Resolving the molecular mechanisms that drive emergence of new mutations, when patients are under treatment with TKIs, is a major objective of our research project. Once fully resolved, drugs that can block the mechanism behind the emergence of new mutations might lengthen response to TKIs, thereby prolong patient survival.

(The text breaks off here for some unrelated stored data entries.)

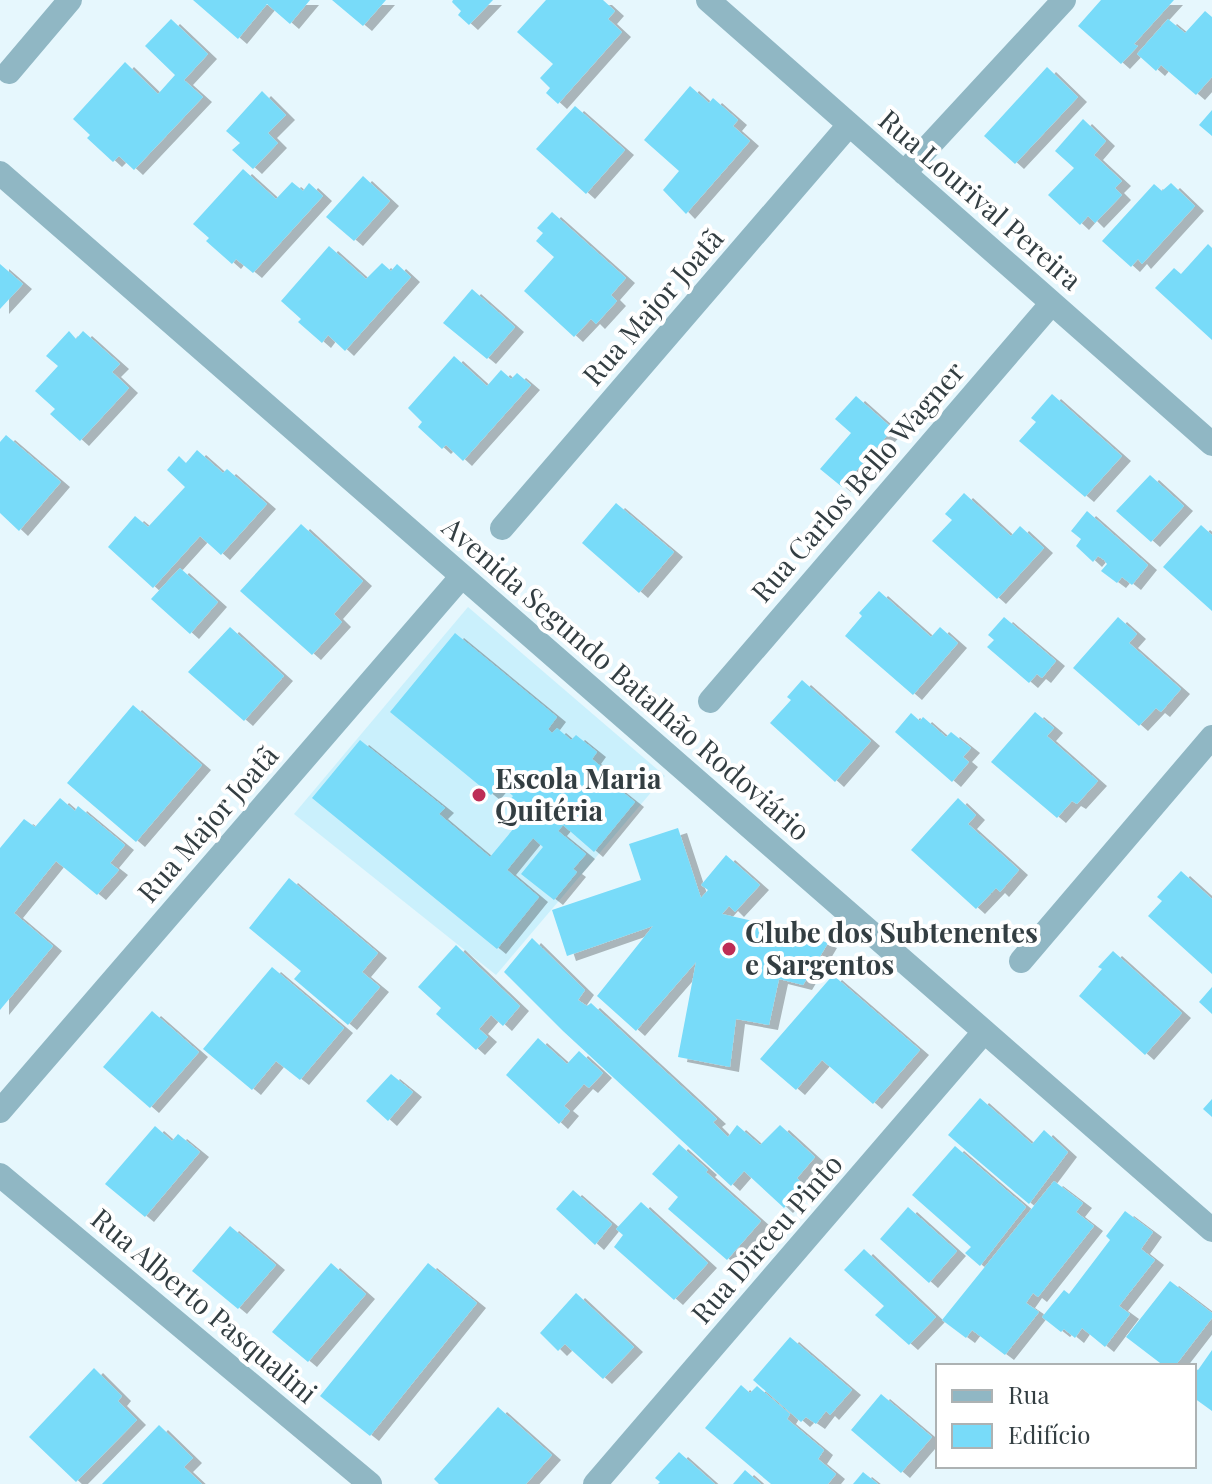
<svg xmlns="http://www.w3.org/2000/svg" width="1212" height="1484" viewBox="0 0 1212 1484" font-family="'Playfair Display',serif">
	<defs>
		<filter id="shadow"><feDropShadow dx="9" dy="5" stdDeviation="0" flood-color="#0004"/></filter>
	</defs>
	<rect width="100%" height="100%" fill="#e6f7fd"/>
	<!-- built -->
	<path fill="#caf0fc" d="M468,607L665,776L496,975L294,814Z"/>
	<!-- building -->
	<path fill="#78dbf9" filter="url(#shadow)" d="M193,0H310L290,24L267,4L238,39Z
		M332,0H386L363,26Z
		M453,0H493L469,25L458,15L461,11L452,2Z
		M546,0H603L615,11L608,19L622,32L558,104L546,93L550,88L540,78L553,64L517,32Z
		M1101,0H1174L1134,44L1138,46L1121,64L1078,26Z
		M1205,11L1212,17V77L1196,95L1161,65L1156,71L1137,54L1168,19L1185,33Z
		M171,19L208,54L184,80L203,97L134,170L119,156L113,162L87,138L90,135L73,119L125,62L158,94L175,75L145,46Z
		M1047,67L1078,97L1015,164L984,136Z
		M690,86L709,103L713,98L738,120L733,126L750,141L686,214L663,190L679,171L644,140Z
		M262,91L286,115L268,133L278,143L253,169L232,150L240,143L226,131Z
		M575,106L625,150L586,194L536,149Z
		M1212,110V136L1199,125Z
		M1083,119L1106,141L1094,155L1122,181L1115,188L1122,195L1095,223L1088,216L1080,225L1048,195L1074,168L1055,151Z
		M243,169L276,199L292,182L303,191L309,183L323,196L253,273L236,259L232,264L206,241L209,238L193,224Z
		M363,176L390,201L354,241L326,217Z
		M1171,183L1195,206L1142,264L1138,259L1131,267L1102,241L1154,184L1162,191Z
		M552,212L626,278L611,295L617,301L596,324L591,319L574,337L524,291L554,257L536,241L543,233L537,228Z
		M1208,244L1212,248V340L1155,288L1174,268L1181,274Z
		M329,246L366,279L382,263L391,271L397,264L411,277L345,351L328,335L322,343L298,322L301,319L281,301Z
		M0,264L23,284L0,309Z
		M472,289L515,327L487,359L443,323Z
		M69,331L76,339L83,331L120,364L112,372L129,388L80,441L50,414L55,409L35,391L58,366L46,356Z
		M454,356L487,386L501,370L511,379L517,373L531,385L463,461L446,445L442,449L418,427L422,422L408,408Z
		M1052,394L1122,456L1085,497L1019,441L1036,422L1031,418Z
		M856,396L893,429L842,487L820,469L851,433L835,419Z
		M6,435L61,482L19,531L0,513V442Z
		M197,450L223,473L227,469L267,504L221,555L200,536L153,588L108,547L135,516L148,527L185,487L167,470L179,456L186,463Z
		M1150,475L1184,506L1151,542L1116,511Z
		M964,493L1011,536L1020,526L1044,548L997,599L932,541L952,520L945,514Z
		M616,503L674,552L639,593L582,543Z
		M1087,511L1148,565L1132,585L1122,577L1117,583L1101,571L1107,564L1104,560L1098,556L1093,562L1076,546L1081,539L1071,531Z
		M301,524L363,581L334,614L342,622L312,655L240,591Z
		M1201,525L1212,535V611L1163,567Z
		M180,568L218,602L190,634L151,599Z
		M879,591L931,637L940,627L958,643L913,695L845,636L862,616L859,613Z
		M1004,617L1056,661L1042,678L1037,674L1029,683L987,647L994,640L988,635Z
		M1118,617L1137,634L1129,643L1181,689L1161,712L1156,708L1139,726L1073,668Z
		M230,627L284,676L244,721L188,672Z
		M455,633L557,717L548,729L552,733L557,728L571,740L576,735L597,752L592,759L609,773L605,778L635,802L594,852L563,825L558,831L586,854L573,869L577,872L554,900L521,874L543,847L533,838L507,870L539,897L497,949L312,798L360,740L445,808L439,814L490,857L524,816L508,803L513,796L500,784L491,795L390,712Z
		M802,680L871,741L835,782L770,723L791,700L787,697Z
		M133,705L202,765L136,842L67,783Z
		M1035,712L1054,728L1047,736L1098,781L1077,804L1072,801L1057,818L991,762Z
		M911,713L920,721L923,717L946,737L951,732L971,748L963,757L969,762L952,782L895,732Z
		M60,798L75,811L78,806L125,845L110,863L119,870L97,895L56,861L14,913L53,946L0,1010V848L24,819L35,827Z
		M958,798L976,815L968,824L1019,870L1000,892L996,888L976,909L911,850Z
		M678,828L701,898L708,890L701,885L726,855L760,885L735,912L729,906L722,914L789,929L828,943L803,985L779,979L769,1025L736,1019L730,1067L678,1057L696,962L636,1031L597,996L653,926L567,956L552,910L641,880L629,844Z
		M1181,871L1212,899V974L1148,916L1162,901L1157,897Z
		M289,878L378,953L362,972L380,987L348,1025L294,979L301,971L249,928Z
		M532,938L585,990L578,1000L587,1006L591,1003L717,1119L713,1122L728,1137L737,1125L760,1145L780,1125L815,1157L797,1178L804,1186L784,1208L744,1171L731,1186L563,1031L504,972Z
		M456,945L520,1006L503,1026L491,1015L479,1029L488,1037L476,1050L436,1014L441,1008L418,987Z
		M1113,951L1182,1013L1145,1055L1079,996L1102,969L1098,967Z
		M272,967L344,1028L300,1080L276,1061L252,1090L203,1049Z
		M833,975L920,1050L873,1104L822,1060L796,1090L760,1059Z
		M1212,987V1014L1199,1002Z
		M152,1011L199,1052L150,1108L103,1067Z
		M538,1038L567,1064L579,1051L603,1073L589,1088L584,1084L564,1106L570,1111L559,1124L506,1075Z
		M391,1074L413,1092L388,1121L366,1101Z
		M980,1098L1032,1144L1044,1130L1068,1152L1029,1204L948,1135Z
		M1212,1099V1117L1203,1109Z
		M155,1126L172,1141L178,1134L200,1152L145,1217L105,1184Z
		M679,1144L708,1170L706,1172L761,1221L727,1260L668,1209L678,1197L652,1174Z
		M955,1146L1026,1207L980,1266L965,1253L971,1247L912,1195Z
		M1054,1181L1083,1203L1076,1212L1094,1226L1038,1297L1033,1293L1026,1303L1039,1312L1005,1355L972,1330L966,1338L942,1320Z
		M573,1190L612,1224L595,1245L556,1209Z
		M641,1202L708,1263L674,1300L614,1247L623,1235L616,1229Z
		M908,1207L957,1251L929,1283L880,1239Z
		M1125,1211L1153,1232L1141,1249L1155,1260L1119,1306L1130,1314L1105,1347L1082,1328L1075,1338L1064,1329L1061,1332L1042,1317L1064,1290L1069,1294L1110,1240L1106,1236Z
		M230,1226L276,1265L238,1309L192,1271Z
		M864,1249L936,1317L909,1345L875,1315L884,1306L844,1270Z
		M331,1263L366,1294L308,1362L272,1332Z
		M428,1263L477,1303L370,1436L320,1396Z
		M1170,1281L1212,1313V1318L1175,1366H1164L1126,1337Z
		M576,1293L634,1347L603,1379L565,1344L558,1351L540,1333Z
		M790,1337L852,1390L830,1415L826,1411L816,1424L806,1417L801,1422L753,1380Z
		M1212,1350V1411L1194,1398V1368L1198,1370Z
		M94,1368L122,1396L118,1401L137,1420L76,1482L29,1437Z
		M741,1385L750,1393L757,1386L790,1414L787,1419L824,1450L818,1459L836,1474L828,1484H771L705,1428Z
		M881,1394L932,1437L901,1473L851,1430Z
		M498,1407L552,1455L526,1484H439L434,1479Z
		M159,1425L193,1458L184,1467L202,1484H102Z
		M679,1452L715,1484H658L660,1482L655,1478Z
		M745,1470L761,1484H733Z
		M863,1472L878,1484H853Z"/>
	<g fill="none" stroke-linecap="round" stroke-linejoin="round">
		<!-- minor -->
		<path stroke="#90b7c4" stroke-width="24" d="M708,0L1212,444
			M9,72L70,0
			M0,173L1212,1230
			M904,173L1064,0
			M502,528L849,125
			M710,701L1052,303
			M1021,961L1212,737
			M0,1111L462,576
			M0,1175L370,1484
			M595,1484L984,1032"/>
	</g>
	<!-- markers -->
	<g fill="#bd2d56" stroke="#fff" stroke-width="3">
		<circle cx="479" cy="795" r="8"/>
		<circle cx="729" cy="949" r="8"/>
	</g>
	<g text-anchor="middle" stroke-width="8" stroke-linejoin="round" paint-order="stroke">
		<!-- street labels -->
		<g font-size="28" fill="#333e42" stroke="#fff">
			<text transform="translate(980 200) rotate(41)" y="10">Rua Lourival Pereira</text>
			<text transform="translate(653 307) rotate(-49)" y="10">Rua Major Joatã</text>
			<text transform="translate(858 482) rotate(-49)" y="10">Rua Carlos Bello Wagner</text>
			<text transform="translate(626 679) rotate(41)" y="10">Avenida Segundo Batalhão Rodoviário</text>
			<text transform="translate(208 824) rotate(-49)" y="10">Rua Major Joatã</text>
			<text transform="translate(767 1239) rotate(-49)" y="10">Rua Dirceu Pinto</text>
			<text transform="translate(204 1306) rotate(40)" y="10">Rua Alberto Pasqualini</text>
		</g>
		<!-- poi labels -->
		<g font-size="28" font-weight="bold" fill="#333e42" stroke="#fff" text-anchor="start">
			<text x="495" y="789">Escola Maria<tspan x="495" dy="32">Quitéria</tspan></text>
			<text x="745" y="943">Clube dos Subtenentes<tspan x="745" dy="32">e Sargentos</tspan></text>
		</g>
	</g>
	<!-- legend -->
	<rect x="936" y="1364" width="260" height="104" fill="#ffffff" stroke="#adb2b3" stroke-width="2"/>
	<rect x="952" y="1390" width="40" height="12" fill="#90b7c4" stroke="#adb2b3" stroke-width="2"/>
	<text x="1008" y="1404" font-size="24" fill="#333e42">Rua</text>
	<rect x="952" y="1424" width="40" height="24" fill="#78dbf9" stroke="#adb2b3" stroke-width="2"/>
	<text x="1008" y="1444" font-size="24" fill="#333e42">Edifício</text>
</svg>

In parallel to our attempts to resolve EGFR secondary mutagenesis and delay onset of resistance to TKIs, we studied yet another strategy, namely: enhancing responses of patients with EGFR mutations to immune checkpoint blockers (ICBs). It is well documented that EGFR mutant tumors exhibit relatively low response rates to ICBs. Therefore, understanding mechanisms underlying resistance of EGFR mutant patients to immunotherapy is urgently needed. An important clue as to the mechanism driving resistance of the EGFR mutant group to ICBs has been provided by clinical observations made with patients expressing rare mutant forms of EGFR, who respond relatively well to ICBs. Because treatment outcomes vary by EGFR allele, we assumed that features intrinsic to the tumor cells drive the relatively high resistance of the EGFR+ group. While studying intrinsic factors that potentially underlie immunosuppression, we discovered previously unknown strong physical and functional interactions between phospholipase C gamma (PLC-g) and PD-L1. These observations might guide future attempts to combine anti-PLC drugs and PD-L1 inhibitors for the benefit of patients with lung cancer.
(i) Contrary to the dominance of TKIs as anti-NSCLC drugs, we demonstrated that antibodies and especially combinations of different antibodies might be effective. These observations may lead to the development of antibody and TKI combinations, as well as to the design of bi-specific antibodies.
(ii) Most recently, we obtained evidence supporting the possibility that anti-EGFR antibodies might inhibit a certain mutant form of EGFR (i.e. L858R-EGFR), while it may not inhibit other mutant forms. Translating this to clinical application will likely change the way a large fraction of patients, who are currently treated with the mutation-prone TKIs, will be treated with antibodies like cetuximab. Conceivably, resistance to the antibodies, if it occurs, may not involve the emergence of secondary mutations.